Another tool in the arsenal of the real estate investor, buyer or seller is the lease purchase contract. This tool is going to become increasingly used as the mortgage markets dry up. But what is it exactly? Many have heard about it through some late night infomercial, and it sounds good, but you may be scared because you heard about it some late night on television, and you don’t trust those infomercials. You are right to do so.
But don’t assume just because you heard about it on an infomercial that the tactic is wrong, illegal, or bad. In fact, there is nothing wrong with doing these types of contracts, and they can be extremely beneficial, especially when a buyer has credit issues, or they are trying to buy in for less cash up front.
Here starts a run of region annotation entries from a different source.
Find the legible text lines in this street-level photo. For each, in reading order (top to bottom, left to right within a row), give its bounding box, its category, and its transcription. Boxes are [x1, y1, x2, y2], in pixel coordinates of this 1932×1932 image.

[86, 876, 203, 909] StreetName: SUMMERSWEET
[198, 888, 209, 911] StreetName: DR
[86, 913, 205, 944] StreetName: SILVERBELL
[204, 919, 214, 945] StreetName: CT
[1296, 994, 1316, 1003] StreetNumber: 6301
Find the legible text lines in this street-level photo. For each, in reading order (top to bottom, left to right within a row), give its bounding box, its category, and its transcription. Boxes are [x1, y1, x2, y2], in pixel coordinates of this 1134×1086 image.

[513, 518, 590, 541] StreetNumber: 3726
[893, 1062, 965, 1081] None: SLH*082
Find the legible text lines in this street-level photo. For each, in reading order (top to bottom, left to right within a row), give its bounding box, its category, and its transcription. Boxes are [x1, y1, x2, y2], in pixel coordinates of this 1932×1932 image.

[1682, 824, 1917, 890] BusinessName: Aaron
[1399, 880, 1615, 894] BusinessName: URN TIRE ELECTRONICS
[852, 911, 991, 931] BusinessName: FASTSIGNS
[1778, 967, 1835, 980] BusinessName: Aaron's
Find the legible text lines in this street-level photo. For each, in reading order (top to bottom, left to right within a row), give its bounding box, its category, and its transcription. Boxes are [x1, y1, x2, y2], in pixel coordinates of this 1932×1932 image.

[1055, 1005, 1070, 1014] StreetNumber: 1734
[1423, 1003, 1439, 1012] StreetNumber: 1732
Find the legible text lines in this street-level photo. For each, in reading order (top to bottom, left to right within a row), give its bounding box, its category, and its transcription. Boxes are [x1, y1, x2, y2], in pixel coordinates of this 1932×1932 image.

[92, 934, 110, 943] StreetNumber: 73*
But let me give you my definition of a lease purchase contract:
“A lease purchase contract is merely a purchase agreement between a buyer and seller that calls for an initial fixed lease period of the property, for a certain rental rate that is divided between ordinary rent for the seller, and a portion that is set aside to assist the buyer in closing the home.”
Now, from the buyers perspective, this is a much better deal than a lease option to purchase contract. Why? Because in this scenario, the buyer does not have to come up with an additional up front monies to gain possession of the property. Just the typical security deposits, etc. and the buyer can move in.
The Main Difference Between Lease Options and Lease Purchases
You see, in a lease option to purchase scenario, the buyer has to pay the “option fee” which basically is a small down payment on the house. This ensures more trust between the seller and buyer, but sometimes the buyer doesn’t have the money, or doesn’t want to spend it yet. This is where the lease purchase contract is better suited.
The Investor’s Angle
Now, think about it from the investor’s point of view. If you can get into a piece of property for just a security deposit and first month’s rent, then you can turn around, make repairs to the property, find a new buyer, and sell the property, isn’t that a lower risk deal than just buying the property outright? Of course. And you might even be able to do a lease purchase or lease option of your own with a new buyer and come out even better in the deal. It all depends on how you structure the contract.
If you are using a promulgated form, you may find that is doesn’t allow for sub-letting, etc. So be mindful when getting involved in these type of deals, and seek attorney help. Tell them your intentions with the property, and have them make the necessary changes to the contract.